Holly is a pandemic era novel about something truly terrifying. An elderly couple who had been kidnapping people near the college they work at and cannibalizing them. That’s right. They believe that consuming human liver and brain and flesh have so many positive effects that it cures Alzheimers. A mother of the latest victim hires Holly to investigate her disappearance.
As Holly investigates, her partner is in the hospital with Covid and her mother has just died of it. Through her grief, she manages to uncovers several connected missing persons and manages to do what the cops couldn’t. Find the link between seemingly unconnected disappearances and get herself trapped in a cage in the basement of two serial killers’ home.
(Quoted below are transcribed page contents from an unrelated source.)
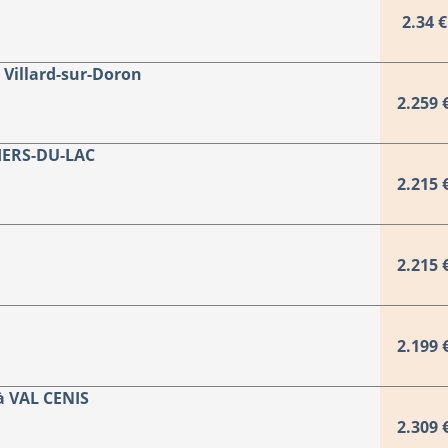
2.34 €
illard-sur-Doron
2.259 
IERS-DU-LAC
2.215 
2.215 
2.199 
 VAL CENIS
2.309 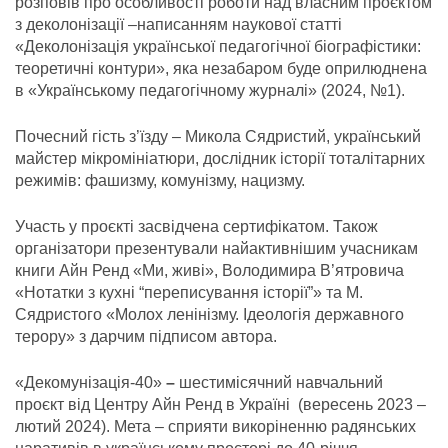
розповів про особливості роботи над власним проєктом
з деколонізації –написанням наукової статті
«Деколонізація української педагогічної біографістики:
теоретичні контури», яка незабаром буде оприлюднена
в «Українському педагогічному журналі» (2024, №1).
Почесний гість з’їзду – Микола Сядристий, український
майстер мікромініатюри, дослідник історії тоталітарних
режимів: фашизму, комунізму, нацизму.
Участь у проєкті засвідчена сертифікатом. Також
організатори презентували найактивнішим учасникам
книги Айн Ренд «Ми, живі», Володимира В’ятровича
«Нотатки з кухні “переписування історії”» та М.
Сядристого «Молох ленінізму. Ідеологія державного
терору» з дарчим підписом автора.
«Декомунізація-40»
–
шестимісячний навчальний
проєкт від Центру Айн Ренд в Україні (вересень 2023 –
лютий 2024). Мета – сприяти викоріненню радянських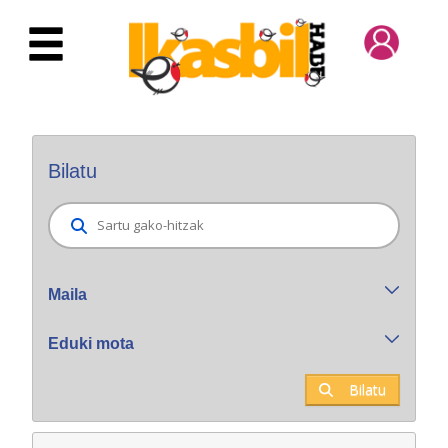
Eduki nagusira joan
Bilatzaile orokorra
Bilatu
Maila
Eduki mota
Bilatu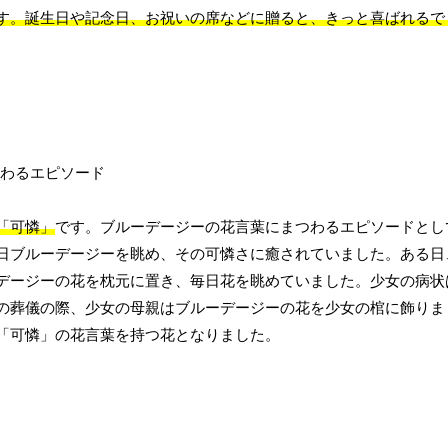
す。誕生日や記念日、お祝いの席などに贈ると、きっと喜ばれるで
「可憐」
です。ブルーデージーの花言葉にまつわるエピソードとし
日ブルーデージーを眺め、その可憐さに癒されていました。ある日
デージーの花を枕元に置き、毎日花を眺めていました。少女の病状
の葬儀の際、少女の母親はブルーデージーの花を少女の棺に飾りま
「可憐」の花言葉を持つ花となりました。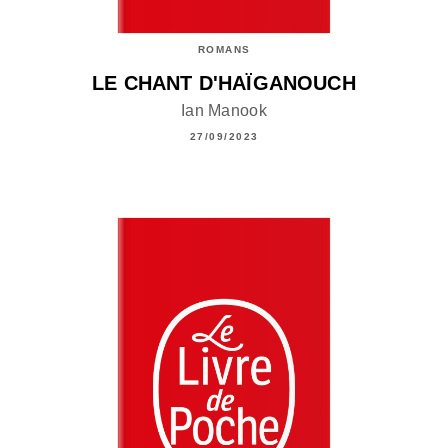
ROMANS
LE CHANT D'HAÏGANOUCH
Ian Manook
27/09/2023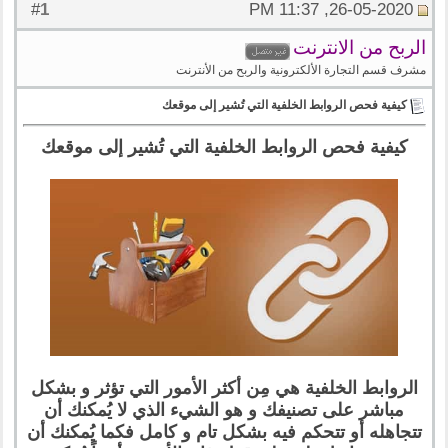
1
#
26-05-2020, 11:37 PM
الربح من الانترنت
مشرف قسم التجارة الألكترونية والربح من الأنترنت
كيفية فحص الروابط الخلفية التي تُشير إلى موقعك
كيفية فحص الروابط الخلفية التي تُشير إلى موقعك
الروابط الخلفية هي مِن أكثر الأمور التي تؤثر و بشكل
مباشر على تصنيفك و هو الشيء الذي لا يُمكنك أن
تتجاهله أو تتحكم فيه بشكل تام و كامل فكما يُمكنك أن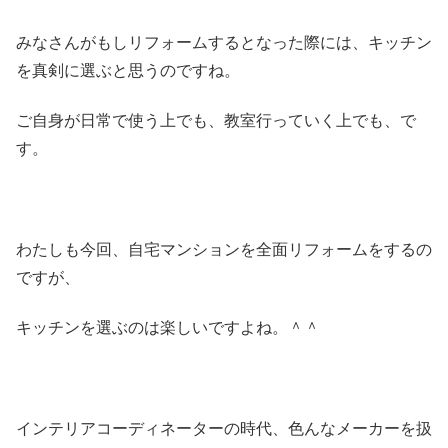
みなさんがもしリフォームするとなった際には、キッチン
を真剣に選ぶと思うのですね。
ご自身が日常で使う上でも、教室行っていく上でも、で
す。
わたしも今回、自宅マンションを全面リフォームをするの
ですが、
キッチンを選ぶのは楽しいですよね。＾＾
インテリアコーディネーターの時代、色んなメーカーを扱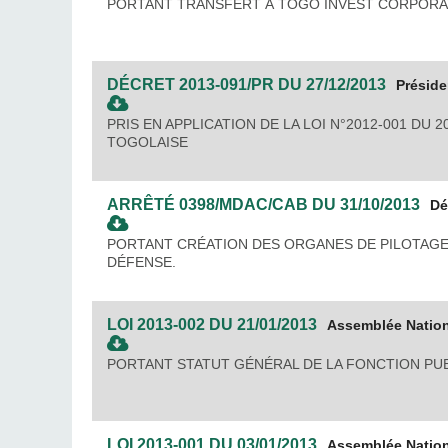
PORTANT TRANSFERT À TOGO INVEST CORPORATI
DÉCRET
2013-091/PR
DU
27/12/2013
Présid
PRIS EN APPLICATION DE LA LOI N°2012-001 DU
TOGOLAISE
ARRÊTÉ
0398/MDAC/CAB
DU
31/10/2013
Dé
PORTANT CRÉATION DES ORGANES DE PILOTAGE, 
DÉFENSE.
LOI
2013-002
DU
21/01/2013
Assemblée Natio
PORTANT STATUT GÉNÉRAL DE LA FONCTION PU
LOI
2013-001
DU
03/01/2013
Assemblée Natio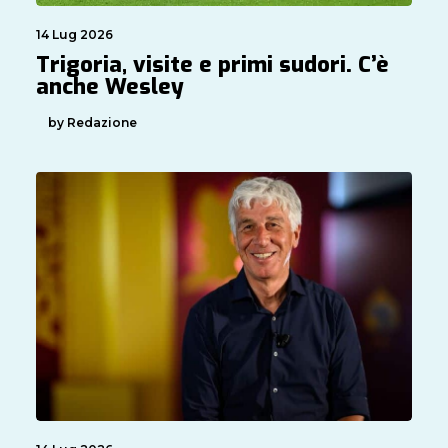
14 Lug 2026
Trigoria, visite e primi sudori. C’è
anche Wesley
by Redazione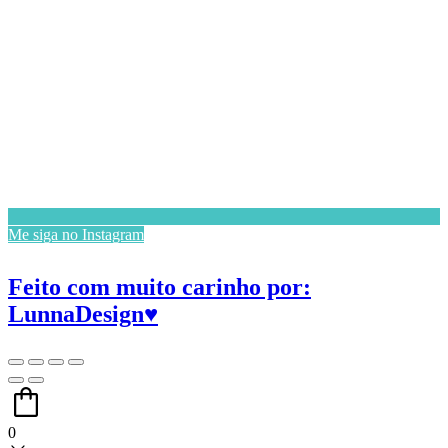
Me siga no Instagram
Feito com muito carinho por:
LunnaDesign♥
0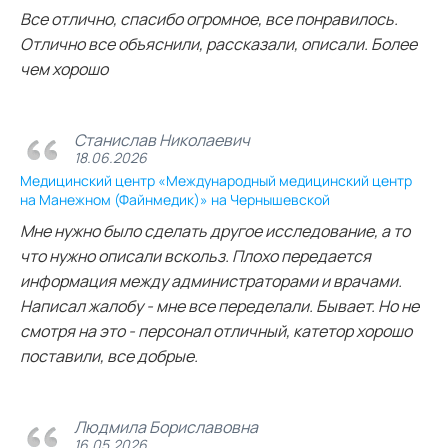
Все отлично, спасибо огромное, все понравилось.
Отлично все объяснили, рассказали, описали. Более
чем хорошо
Станислав Николаевич
18.06.2026
Медицинский центр «Международный медицинский центр
на Манежном (Файнмедик)» на Чернышевской
Мне нужно было сделать другое исследование, а то
что нужно описали вскольз. Плохо передается
информация между администраторами и врачами.
Написал жалобу - мне все переделали. Бывает. Но не
смотря на это - персонал отличный, катетор хорошо
поставили, все добрые.
Людмила Бориславовна
16.05.2026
What this book has going for it are all of the things that King does well. Gore. Horrific villains. Claustrophobic scenes. Unsettling occurrences. In this way, this is very much an old school King novel.
Where this book began to lose me was how it followed too many characters. And, as the burnout from being an essential worker during the entire pandemic, I found all the mentions of masks and vaccines and elbow knocks and differing opinions about the whole thing to be off putting in a way. Perhaps it’s because the pandemic hits too close to home. Perhaps it’s my personal burnout. But I would have loved this novel a whole lot more if it weren’t for the constant reminder of how horrible life was for a while.
That said, this book is still very much worth reading. The old school feel of the novel outweighed the rest and it showed King in top form. The man hasn’t missed a beat. Maybe I’ll give it a reread in ten years and find my like for it has grown to love when time has healed recent wounds.
End note – I always enjoy seeing my fellow MCAD friends and grads when their work pops up. Designer Will Staehle designed the cover art for this book and many other. Kudos on a great job.